Data extracts Start Marker
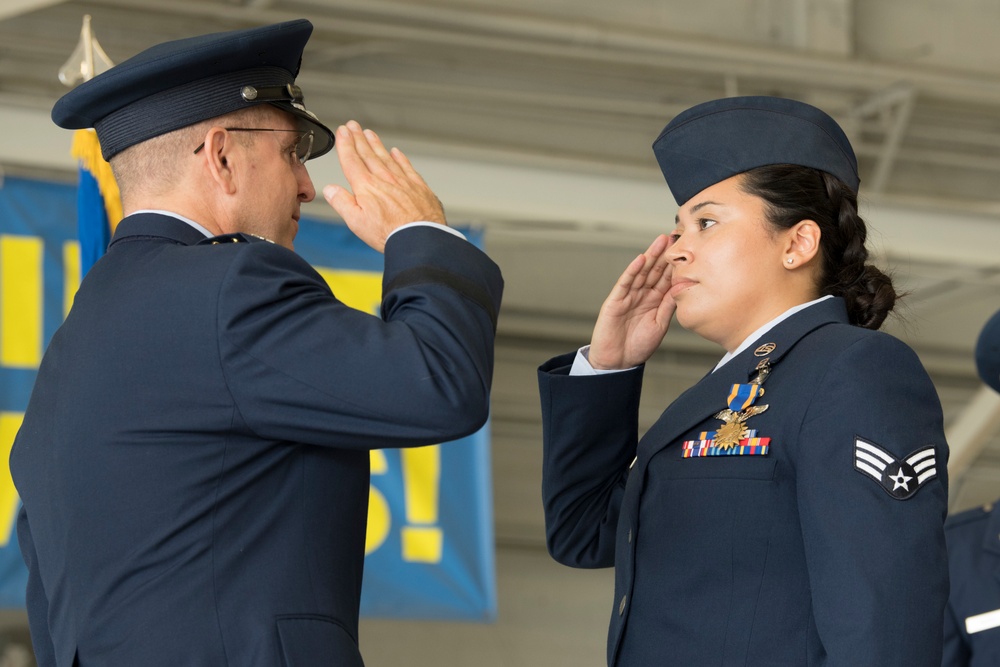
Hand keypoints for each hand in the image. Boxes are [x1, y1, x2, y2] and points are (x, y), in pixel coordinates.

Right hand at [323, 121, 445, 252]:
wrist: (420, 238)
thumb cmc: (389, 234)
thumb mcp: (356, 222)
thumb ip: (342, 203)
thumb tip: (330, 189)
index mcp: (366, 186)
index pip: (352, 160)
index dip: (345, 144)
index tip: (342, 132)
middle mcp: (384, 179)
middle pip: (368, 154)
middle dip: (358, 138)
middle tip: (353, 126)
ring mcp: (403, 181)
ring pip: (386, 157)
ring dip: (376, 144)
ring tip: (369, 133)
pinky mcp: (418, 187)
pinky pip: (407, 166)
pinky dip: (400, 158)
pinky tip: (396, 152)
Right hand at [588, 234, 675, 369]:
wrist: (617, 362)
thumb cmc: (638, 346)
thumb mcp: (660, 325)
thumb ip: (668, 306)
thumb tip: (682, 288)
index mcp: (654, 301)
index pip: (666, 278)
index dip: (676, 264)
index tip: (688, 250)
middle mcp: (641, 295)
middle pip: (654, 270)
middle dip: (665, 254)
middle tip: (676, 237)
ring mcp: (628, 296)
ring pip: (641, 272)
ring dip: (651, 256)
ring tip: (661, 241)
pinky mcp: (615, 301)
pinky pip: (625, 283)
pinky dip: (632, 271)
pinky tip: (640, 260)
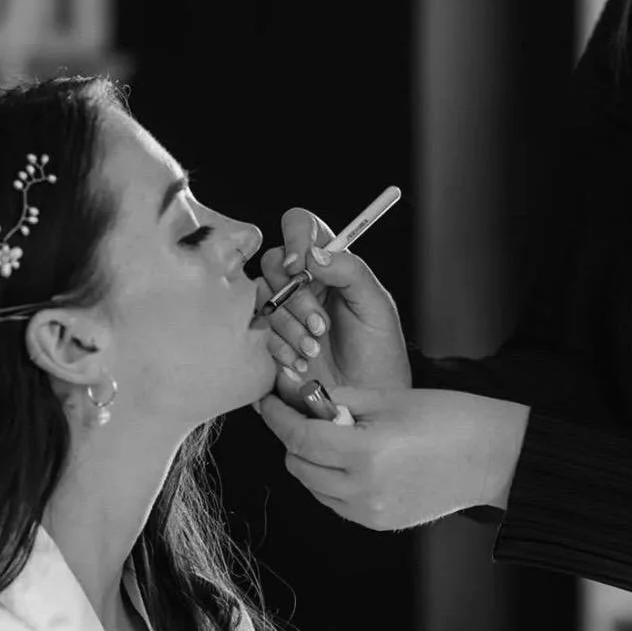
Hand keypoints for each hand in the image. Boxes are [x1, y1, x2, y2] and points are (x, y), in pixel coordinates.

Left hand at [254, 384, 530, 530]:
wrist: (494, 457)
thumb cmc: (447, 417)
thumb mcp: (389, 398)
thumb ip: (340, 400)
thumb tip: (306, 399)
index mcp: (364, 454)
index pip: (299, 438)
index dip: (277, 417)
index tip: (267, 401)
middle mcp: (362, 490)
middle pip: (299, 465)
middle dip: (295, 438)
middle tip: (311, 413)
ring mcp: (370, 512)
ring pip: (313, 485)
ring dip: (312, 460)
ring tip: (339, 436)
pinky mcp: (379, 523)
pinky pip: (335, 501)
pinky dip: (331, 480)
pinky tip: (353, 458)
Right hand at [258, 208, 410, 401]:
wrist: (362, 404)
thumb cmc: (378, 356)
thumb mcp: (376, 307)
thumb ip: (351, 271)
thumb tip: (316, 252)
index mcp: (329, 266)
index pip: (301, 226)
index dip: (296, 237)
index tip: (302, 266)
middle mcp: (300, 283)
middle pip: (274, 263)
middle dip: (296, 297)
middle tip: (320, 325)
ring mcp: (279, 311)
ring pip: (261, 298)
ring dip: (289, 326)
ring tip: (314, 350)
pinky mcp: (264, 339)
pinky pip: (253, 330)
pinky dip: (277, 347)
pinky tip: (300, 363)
Data extracts End Marker
## [What you need to do]
Your answer should contain only the lines from the beginning of the listing above through the line with "pinky tip: (353, 458)", copied exactly and without the pictures.

## [Solution for this task]
Hand keypoints for each hand in the image. Boxes are [x1, y1, x2, y2] and points are (x, y), in pixel coordinates.

Right hand at [323, 121, 445, 252]:
wrist: (420, 238)
thumb cmc: (389, 234)
thumb mcp: (356, 222)
thumb ip: (342, 203)
thumb tip: (330, 189)
index mcp: (366, 186)
index pip: (352, 160)
index dip: (345, 144)
index tip: (342, 132)
middle mcp: (384, 179)
middle pip: (368, 154)
middle dip: (358, 138)
middle tip: (353, 126)
ring mcp: (403, 181)
ring pip: (386, 157)
ring dip: (376, 144)
ring tip: (369, 133)
pinky mcp: (418, 187)
pinky pip: (407, 166)
pinky dip: (400, 158)
pinky tip: (396, 152)
Right hand at [588, 234, 675, 369]:
wrist: (617, 362)
thumb cmc: (638, 346)
thumb mcp: (660, 325)
thumb ip: (668, 306)
thumb tip: (682, 288)
index mcp: (654, 301)
index pip: (666, 278)
index dip: (676, 264)
index tip: (688, 250)
middle mcp: (641, 295)
middle pip: (654, 270)
middle dip: (665, 254)
middle tip: (676, 237)
ring mcp: (628, 296)
ring pip: (641, 272)
ring dip: (651, 256)
ring tip: (661, 241)
pinky mcp: (615, 301)
pinky pip: (625, 283)
pinky dip: (632, 271)
pinky tip: (640, 260)
Hand keypoints for each hand in the image. Boxes are [x1, y1, x2, y2] and points are (x, y), in pixel coordinates.

Left hand at [254, 384, 530, 530]:
wrist: (494, 457)
thumb cmc: (447, 417)
thumb mcp: (389, 398)
thumb ip: (340, 400)
thumb tip: (306, 399)
index mcp: (364, 454)
index pip: (299, 438)
index dip: (277, 417)
index tip: (267, 401)
middle mcp: (362, 490)
middle pip: (299, 465)
middle dip: (295, 438)
middle tip: (311, 413)
ring mcp: (370, 512)
ring pip: (313, 485)
ring dip: (312, 460)
ring tip: (339, 436)
pinky mcp: (379, 523)
pinky pip: (335, 501)
pinky dip: (331, 480)
pinky tip: (353, 458)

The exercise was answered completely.